Almost 10,000 studies into this treatment looking for something that apparently they cannot find, that it saves lives, would you even be able to get a paper published that questioned it as a protocol?
It sounds like COVID-19 was an excellent opportunity for researchers to get grants and money for research.
🤔
High Flow Nasal Oxygen therapy does not appear to affect mortality.
It reduces the need for ventilation, but it does not affect mortality.
It reduces time in the hospital but it does not affect mortality.
Overall the consensus is that it does not affect mortality, in other words it does not save lives. Regardless of this being stated in many studies , it is still standard of care for COVID-19 and other respiratory diseases.
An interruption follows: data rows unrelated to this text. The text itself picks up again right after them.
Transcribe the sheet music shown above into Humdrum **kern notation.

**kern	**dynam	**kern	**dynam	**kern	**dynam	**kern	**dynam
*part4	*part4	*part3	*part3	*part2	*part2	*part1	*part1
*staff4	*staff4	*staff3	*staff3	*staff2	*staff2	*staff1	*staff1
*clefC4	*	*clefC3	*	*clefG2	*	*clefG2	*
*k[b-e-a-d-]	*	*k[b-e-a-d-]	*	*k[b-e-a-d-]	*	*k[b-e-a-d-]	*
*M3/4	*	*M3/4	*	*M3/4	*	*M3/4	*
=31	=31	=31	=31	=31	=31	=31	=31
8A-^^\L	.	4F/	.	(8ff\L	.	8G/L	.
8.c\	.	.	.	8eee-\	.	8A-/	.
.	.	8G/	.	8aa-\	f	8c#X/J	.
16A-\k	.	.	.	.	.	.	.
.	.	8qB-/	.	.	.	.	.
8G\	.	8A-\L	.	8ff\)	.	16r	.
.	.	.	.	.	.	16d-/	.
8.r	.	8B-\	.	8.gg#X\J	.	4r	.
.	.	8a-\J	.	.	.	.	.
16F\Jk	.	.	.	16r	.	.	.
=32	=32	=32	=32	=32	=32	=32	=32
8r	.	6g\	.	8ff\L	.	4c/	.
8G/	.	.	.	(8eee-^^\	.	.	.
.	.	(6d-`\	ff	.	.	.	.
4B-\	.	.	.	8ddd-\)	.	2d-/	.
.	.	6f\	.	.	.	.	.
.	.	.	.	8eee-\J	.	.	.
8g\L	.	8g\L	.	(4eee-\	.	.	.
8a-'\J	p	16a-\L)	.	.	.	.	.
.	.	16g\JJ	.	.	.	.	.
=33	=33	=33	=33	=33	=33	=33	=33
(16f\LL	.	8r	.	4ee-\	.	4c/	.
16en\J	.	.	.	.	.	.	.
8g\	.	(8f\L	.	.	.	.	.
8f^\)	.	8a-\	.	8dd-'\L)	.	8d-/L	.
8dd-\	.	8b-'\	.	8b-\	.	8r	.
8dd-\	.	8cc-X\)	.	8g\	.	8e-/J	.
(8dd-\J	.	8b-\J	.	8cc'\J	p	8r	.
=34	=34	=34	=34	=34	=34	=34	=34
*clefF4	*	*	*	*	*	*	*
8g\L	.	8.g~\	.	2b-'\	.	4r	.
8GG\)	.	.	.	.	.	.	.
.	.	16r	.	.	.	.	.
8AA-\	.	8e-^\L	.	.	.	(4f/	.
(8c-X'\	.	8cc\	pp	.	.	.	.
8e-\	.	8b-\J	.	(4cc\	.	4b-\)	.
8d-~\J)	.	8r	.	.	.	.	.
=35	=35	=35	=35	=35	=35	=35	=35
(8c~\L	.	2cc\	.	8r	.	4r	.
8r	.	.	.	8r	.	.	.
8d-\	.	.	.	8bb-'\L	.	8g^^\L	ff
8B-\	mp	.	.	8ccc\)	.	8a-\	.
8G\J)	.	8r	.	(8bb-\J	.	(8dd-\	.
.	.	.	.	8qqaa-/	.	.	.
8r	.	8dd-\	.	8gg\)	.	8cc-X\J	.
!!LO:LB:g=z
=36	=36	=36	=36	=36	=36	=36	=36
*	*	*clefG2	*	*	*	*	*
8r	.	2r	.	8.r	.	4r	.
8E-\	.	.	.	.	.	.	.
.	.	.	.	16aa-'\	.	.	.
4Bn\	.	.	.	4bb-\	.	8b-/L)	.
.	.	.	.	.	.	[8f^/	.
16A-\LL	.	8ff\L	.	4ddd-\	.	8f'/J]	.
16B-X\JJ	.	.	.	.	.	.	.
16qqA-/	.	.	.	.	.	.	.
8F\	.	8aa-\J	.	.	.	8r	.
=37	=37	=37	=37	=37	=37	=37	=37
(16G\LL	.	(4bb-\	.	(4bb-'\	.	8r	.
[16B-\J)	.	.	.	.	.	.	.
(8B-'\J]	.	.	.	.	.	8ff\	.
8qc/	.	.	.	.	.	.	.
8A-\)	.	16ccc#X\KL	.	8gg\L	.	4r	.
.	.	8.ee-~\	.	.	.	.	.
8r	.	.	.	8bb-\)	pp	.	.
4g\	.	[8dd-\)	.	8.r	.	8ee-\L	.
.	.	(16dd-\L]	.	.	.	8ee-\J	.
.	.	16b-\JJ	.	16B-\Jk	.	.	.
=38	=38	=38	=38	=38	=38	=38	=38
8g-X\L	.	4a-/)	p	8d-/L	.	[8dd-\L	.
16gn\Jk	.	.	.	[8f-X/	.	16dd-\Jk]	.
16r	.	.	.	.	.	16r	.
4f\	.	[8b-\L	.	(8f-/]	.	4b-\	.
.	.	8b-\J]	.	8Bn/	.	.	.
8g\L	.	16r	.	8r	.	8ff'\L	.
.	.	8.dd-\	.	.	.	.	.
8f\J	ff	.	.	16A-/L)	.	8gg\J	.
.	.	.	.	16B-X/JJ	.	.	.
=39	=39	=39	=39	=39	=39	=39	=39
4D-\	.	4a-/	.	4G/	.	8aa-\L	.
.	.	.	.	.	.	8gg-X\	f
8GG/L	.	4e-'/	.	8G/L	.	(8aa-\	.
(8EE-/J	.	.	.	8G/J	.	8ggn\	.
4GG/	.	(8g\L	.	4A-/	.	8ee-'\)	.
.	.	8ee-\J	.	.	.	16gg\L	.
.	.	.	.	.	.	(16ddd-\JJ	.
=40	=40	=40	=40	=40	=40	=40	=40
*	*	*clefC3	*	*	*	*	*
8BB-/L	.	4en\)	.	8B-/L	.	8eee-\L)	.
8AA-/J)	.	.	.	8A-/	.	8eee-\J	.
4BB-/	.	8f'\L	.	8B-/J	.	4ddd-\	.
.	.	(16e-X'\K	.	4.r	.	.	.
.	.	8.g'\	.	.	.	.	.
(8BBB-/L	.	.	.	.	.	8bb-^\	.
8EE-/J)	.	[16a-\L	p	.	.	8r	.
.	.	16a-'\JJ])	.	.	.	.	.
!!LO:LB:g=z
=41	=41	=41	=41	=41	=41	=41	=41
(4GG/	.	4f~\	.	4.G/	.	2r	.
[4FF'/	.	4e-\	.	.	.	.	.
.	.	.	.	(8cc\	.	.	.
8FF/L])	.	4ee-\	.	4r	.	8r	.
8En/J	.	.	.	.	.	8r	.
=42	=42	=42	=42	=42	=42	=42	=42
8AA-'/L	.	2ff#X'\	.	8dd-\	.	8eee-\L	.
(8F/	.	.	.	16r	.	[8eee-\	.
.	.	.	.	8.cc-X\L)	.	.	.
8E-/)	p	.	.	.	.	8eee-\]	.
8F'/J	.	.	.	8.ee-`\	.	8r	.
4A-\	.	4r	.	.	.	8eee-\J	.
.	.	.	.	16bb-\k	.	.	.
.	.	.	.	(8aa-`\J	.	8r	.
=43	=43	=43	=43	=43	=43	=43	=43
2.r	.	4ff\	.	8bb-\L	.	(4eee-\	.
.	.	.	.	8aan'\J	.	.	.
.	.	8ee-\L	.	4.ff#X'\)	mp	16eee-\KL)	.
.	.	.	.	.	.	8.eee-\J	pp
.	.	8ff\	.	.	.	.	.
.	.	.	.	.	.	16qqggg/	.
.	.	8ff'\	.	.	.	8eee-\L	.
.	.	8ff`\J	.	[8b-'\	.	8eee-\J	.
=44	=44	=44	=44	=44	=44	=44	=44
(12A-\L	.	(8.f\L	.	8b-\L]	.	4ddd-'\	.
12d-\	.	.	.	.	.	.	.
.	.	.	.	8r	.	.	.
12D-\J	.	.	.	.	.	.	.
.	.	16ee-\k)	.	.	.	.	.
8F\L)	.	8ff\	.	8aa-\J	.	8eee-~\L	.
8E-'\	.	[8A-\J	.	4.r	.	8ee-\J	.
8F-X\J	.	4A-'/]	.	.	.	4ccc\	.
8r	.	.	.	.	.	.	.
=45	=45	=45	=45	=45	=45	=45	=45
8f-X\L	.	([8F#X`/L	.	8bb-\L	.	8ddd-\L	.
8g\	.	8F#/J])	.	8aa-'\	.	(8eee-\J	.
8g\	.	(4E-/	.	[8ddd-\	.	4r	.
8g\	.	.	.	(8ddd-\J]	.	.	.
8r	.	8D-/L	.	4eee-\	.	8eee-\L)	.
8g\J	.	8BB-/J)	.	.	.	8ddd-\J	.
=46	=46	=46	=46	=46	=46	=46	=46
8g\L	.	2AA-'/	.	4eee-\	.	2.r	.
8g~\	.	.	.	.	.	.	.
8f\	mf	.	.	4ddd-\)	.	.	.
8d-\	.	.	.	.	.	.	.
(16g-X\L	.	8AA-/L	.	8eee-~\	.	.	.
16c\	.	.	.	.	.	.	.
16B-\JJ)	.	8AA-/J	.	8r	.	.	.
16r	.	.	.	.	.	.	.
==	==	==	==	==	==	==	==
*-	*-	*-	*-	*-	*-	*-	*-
According to many studies this protocol helps to keep hospital beds empty, while it does not affect mortality. The studies suggest that it is not killing anyone, nor is it saving anyone.
I find it perplexing. I am not seeing much benefit, for the COVID patients receiving this treatment. I am seeing a benefit for the hospitals in terms of freeing up beds. I am seeing benefits for investors who have made the right investments, such as investing in corporations like Fisher&Paykel, manufacturers of the Airvo2.
In 2 future articles I will share 2 stories, one about a person who was treated with it, and how it did not save her life. In fact she was tortured by it. And another with a more positive ending.
The state of "health" care presents a bewildering scenario. It may prove challenging to grasp the full picture when one is a doctor amidst these events.
Personally, this situation does not inspire confidence in seeking testing to find out what kind of a cold I have. It does inspire me to eat healthily, exercise, get rest, and spend more time in nature.
In my opinion, this is a deeply troubling issue. More to come in the next article.
High-fow nasal cannula oxygen versus conventional oxygen therapy for acute
respiratory failure due to COVID-19: a systematic review and meta-analysis
copy paste to see the paper : https://annalsofintensivecare.springeropen.com/articles/10.1186/s13613-023-01208-8
It would be easy to do a controlled study. Hook 100 doctors to the high flow oxygen, another 100 are the control group who are not hooked to high flow oxygen.
I was half-expecting to learn the "extreme forced oxygen" (High Flow Nasal Therapy) to be found to cause lung damage due to pressure exerted by "extreme forcing." Apparently not...
Although your conclusion that economic forces rather than reduced mortality inspires hospitals to use HFNT seems quite valid, given the dangers of being hospitalized with covid, I'd be relieved to be discharged even one day sooner from an institution that reaps $10k or more for each covid death recorded.